WHAT NEEDS TO BE DONE: Gather every line in the listing below that contains the word "Balance" and copy each one in full.

INPUT:

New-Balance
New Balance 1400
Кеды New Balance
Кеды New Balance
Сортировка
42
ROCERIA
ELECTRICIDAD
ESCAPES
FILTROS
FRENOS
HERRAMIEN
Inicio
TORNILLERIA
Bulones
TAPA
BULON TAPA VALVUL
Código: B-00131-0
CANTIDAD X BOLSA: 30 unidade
--
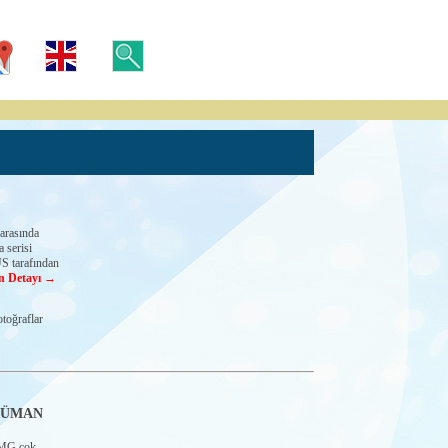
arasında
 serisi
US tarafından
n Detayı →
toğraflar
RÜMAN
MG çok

ANSWER BOX:
New-Balance
New Balance 1400
Кеды New Balance
Кеды New Balance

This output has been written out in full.